===== KUTIPAN HALAMAN =====
Beberapa orang dari Afrika bisa pulang ke negara asalnya di Afrika Barat setelah selesai melakukan peperangan, tetapi sebagian besar juga menetap di Hindia Belanda setelah menikah dengan wanita setempat. Keturunan mereka dianggap sebagai masyarakat Indo-Eropa. Setelah Perang Dunia Kedua dan kemerdekaan Hindia Belanda sebagai negara Indonesia, kebanyakan dari mereka pindah ke Belanda.
Sejarah
Di antara tahun 1831 hingga 1872 diperkirakan sebanyak 3.000 dari Afrika Barat,[3] yang sebagiannya secara sukarela dan sebagian lainnya disebarkan, telah dibawa ke Jawa untuk bertempur dengan KNIL. Dalam Perang Jawa, Belanda telah kehilangan ribuan anggota tentara Eropa[4] mereka dan lebih banyak lagi untuk tentara pribumi mereka. Kemerdekaan Belgia dari Belanda pada tahun 1830 juga mengakibatkan berkurangnya jumlah penduduk Belanda, sehingga membuat Belanda lebih sulit mengganti kerugian jiwa daripada sebelumnya. Sebaliknya, untuk memastikan kesetiaan tentara pribumi, mereka ingin jumlah tentara pribumi dalam militer dibatasi menjadi setengah dari jumlah total kekuatan.[4] Mereka juga berharap tentara Afrika akan lebih tahan dengan iklim dan penyakit tropis di Hindia Belanda dibandingkan dengan tentara yang didatangkan dari Eropa.[4] Belanda mendapatkan inspirasi untuk merekrut tentara dari Afrika melalui resimen Hindia Barat Britania yang dibentuk untuk mengontrol pemberontakan budak-budak yang bekerja di Karibia.[5] Pegawai-pegawai Belanda yang berada di Suriname dan Hindia Barat Belanda berkesempatan untuk menyaksikan aksi dari resimen tentara Hindia Barat Britania dan kagum dengan kemampuan mereka. Peneliti Belanda, Ineke van Kessel, menuliskan bahwa pihak Belanda juga terpengaruh dengan laporan positif dari Mayor Charles Hamilton Smith, seorang pejabat Inggris yang lahir di Antwerpen sebagai Karel de Smet, yang juga kenalan pribadi anggota kerajaan Belanda.[6] Pada tahun 1831, Gubernur J. Last di Elmina diperintahkan untuk merekrut sebuah kompeni tentara sebanyak 150 orang Afrika dan diberangkatkan untuk bertempur di Hindia Belanda.
===== DATA LATIHAN =====
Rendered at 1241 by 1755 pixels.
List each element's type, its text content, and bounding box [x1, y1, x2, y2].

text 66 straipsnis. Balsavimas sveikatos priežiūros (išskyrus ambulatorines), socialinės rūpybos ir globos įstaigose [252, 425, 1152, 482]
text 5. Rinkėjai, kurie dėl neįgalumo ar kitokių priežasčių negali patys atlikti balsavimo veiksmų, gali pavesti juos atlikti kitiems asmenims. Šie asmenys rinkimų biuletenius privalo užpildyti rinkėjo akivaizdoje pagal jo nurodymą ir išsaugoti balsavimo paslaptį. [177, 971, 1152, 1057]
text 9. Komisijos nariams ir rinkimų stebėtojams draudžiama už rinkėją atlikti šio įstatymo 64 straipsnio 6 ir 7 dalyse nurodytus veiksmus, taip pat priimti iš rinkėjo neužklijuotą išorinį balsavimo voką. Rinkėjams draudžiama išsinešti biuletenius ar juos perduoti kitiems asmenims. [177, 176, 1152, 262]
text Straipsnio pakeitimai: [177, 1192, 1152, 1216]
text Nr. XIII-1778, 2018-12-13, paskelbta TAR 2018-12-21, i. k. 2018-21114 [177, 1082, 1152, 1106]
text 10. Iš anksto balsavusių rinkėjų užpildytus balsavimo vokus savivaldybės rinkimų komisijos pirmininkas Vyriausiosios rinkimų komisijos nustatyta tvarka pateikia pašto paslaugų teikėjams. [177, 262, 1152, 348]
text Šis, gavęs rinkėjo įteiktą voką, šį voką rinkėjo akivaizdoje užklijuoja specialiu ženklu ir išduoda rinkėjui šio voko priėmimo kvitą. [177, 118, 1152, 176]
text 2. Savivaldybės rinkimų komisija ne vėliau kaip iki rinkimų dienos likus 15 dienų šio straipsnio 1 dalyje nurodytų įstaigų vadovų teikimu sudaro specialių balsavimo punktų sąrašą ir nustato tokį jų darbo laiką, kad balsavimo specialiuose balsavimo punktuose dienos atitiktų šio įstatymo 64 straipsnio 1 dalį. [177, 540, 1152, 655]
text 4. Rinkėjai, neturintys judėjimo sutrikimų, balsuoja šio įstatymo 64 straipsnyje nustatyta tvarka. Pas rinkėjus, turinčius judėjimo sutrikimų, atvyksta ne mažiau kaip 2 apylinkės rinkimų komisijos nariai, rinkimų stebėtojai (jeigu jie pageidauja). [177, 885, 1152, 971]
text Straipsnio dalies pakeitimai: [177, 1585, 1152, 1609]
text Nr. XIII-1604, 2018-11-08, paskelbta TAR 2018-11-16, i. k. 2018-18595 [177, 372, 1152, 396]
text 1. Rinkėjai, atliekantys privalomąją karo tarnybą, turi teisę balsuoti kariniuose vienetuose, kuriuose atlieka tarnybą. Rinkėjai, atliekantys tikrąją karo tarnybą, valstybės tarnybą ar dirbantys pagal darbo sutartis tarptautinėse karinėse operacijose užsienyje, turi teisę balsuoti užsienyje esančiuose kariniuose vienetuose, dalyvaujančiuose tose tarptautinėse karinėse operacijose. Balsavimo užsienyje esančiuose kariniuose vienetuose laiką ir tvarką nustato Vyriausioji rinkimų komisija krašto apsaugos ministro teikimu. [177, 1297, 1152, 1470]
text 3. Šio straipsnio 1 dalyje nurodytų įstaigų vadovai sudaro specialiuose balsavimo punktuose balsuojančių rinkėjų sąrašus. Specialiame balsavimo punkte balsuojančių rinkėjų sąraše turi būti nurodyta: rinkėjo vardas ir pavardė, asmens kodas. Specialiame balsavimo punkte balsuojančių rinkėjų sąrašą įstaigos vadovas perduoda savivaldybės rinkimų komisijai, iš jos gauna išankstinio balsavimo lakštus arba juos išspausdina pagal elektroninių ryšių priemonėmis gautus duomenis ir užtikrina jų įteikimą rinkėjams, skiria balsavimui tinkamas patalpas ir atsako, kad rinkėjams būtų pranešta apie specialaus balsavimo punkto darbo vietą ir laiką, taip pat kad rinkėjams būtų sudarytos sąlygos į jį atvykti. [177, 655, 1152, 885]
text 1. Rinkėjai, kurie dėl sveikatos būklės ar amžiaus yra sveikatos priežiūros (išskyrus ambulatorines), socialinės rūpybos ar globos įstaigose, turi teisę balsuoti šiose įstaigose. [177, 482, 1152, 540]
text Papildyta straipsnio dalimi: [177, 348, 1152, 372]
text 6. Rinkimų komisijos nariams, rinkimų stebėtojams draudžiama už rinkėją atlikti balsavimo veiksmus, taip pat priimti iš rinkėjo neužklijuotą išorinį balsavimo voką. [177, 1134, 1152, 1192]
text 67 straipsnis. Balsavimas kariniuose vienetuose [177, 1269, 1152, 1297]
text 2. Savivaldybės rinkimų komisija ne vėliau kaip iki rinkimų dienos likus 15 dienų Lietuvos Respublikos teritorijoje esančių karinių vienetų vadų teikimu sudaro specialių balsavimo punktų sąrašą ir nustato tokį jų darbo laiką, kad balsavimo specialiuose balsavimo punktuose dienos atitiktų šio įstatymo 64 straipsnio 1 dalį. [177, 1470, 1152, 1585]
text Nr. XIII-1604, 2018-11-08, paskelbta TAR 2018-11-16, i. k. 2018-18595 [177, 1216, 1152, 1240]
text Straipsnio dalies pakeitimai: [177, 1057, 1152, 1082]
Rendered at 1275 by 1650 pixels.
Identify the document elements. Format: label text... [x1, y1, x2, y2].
=====
__DAFTAR TUGAS__.
**a.** Format baris-baris dalam catatan, dari baris yang memuat "text 66 straipsnis." sampai dengan baris yang memuat "text 5. Rinkėjai, kurie", sebagai tabel Markdown dengan kolom No. dan Teks. Lewati baris yang kosong.
**b.** Lanjutkan teks tentang tentara Afrika di Hindia Belanda dari kalimat terakhirnya.
Teks dan catatan ini berasal dari sumber yang berbeda.

__JAWABAN BERURUTAN__.
**a.**
| No. | Teks |
|---|---|
| 1 | text 66 straipsnis. Balsavimas sveikatos priežiūros (išskyrus ambulatorines), socialinės rūpybos ir globos įstaigose [252, 425, 1152, 482] |
| 2 | text 5. Rinkėjai, kurie dėl neįgalumo ar kitokių priežasčių negali patys atlikti balsavimo veiksmų, gali pavesti juos atlikti kitiems asmenims. Šie asmenys rinkimų biuletenius privalo užpildyti rinkėjo akivaizdoje pagal jo nurodymą ir išsaugoti balsavimo paslaptį. [177, 971, 1152, 1057] |

**b.**
Dalam Bahasa Melayu mereka dipanggil "Orang Belanda Hitam" karena menggunakan nama panggilan Belanda (Johannes, Mozes dan lain-lain) dan juga karena mereka merasa lebih unggul terhadap anggota tentara pribumi yang berasal dari pulau Jawa dan Ambon.[7] Ini karena kenyataan bahwa mereka direkrut ke dalam tentara penjajah sebagai orang Eropa.[4][note 1] Alasan untuk pernyataan ini mungkin untuk menghindari semua kaitan kepada asal usul perbudakan mereka. Mereka direkrut terutama di bekas koloni Belanda di Pantai Guinea, yaitu di St. George d'Elmina (sekarang terletak di Ghana) oleh seorang wakil dari Tentara Kerajaan Hindia Belanda, namun sebagian lagi dibeli di pasar budak di Kumasi.[4] Sebagian kecil juga berasal dari tempat yang lebih jauh lagi, yaitu dari kawasan yang sekarang ini dikenal sebagai Burkina Faso, Mali, Niger, Pantai Gading, dan Benin.[8][9] Setelah tanah jajahan ini diserahkan kepada Inggris pada tanggal 6 April 1872 dalam Perjanjian Sumatra 1871, wilayah depot ini ditutup dan keterlibatan warga Afrika Barat dalam tentara Hindia Belanda dihentikan secara bertahap.[4]
Perekrutan orang Afrika ke dalam tentara kolonial Belanda terjadi dalam tiga fase: fase awal (1831-1836), fase perekrutan besar-besaran (1837-1841), dan fase perekrutan kecil-kecilan mulai akhir tahun 1850-an.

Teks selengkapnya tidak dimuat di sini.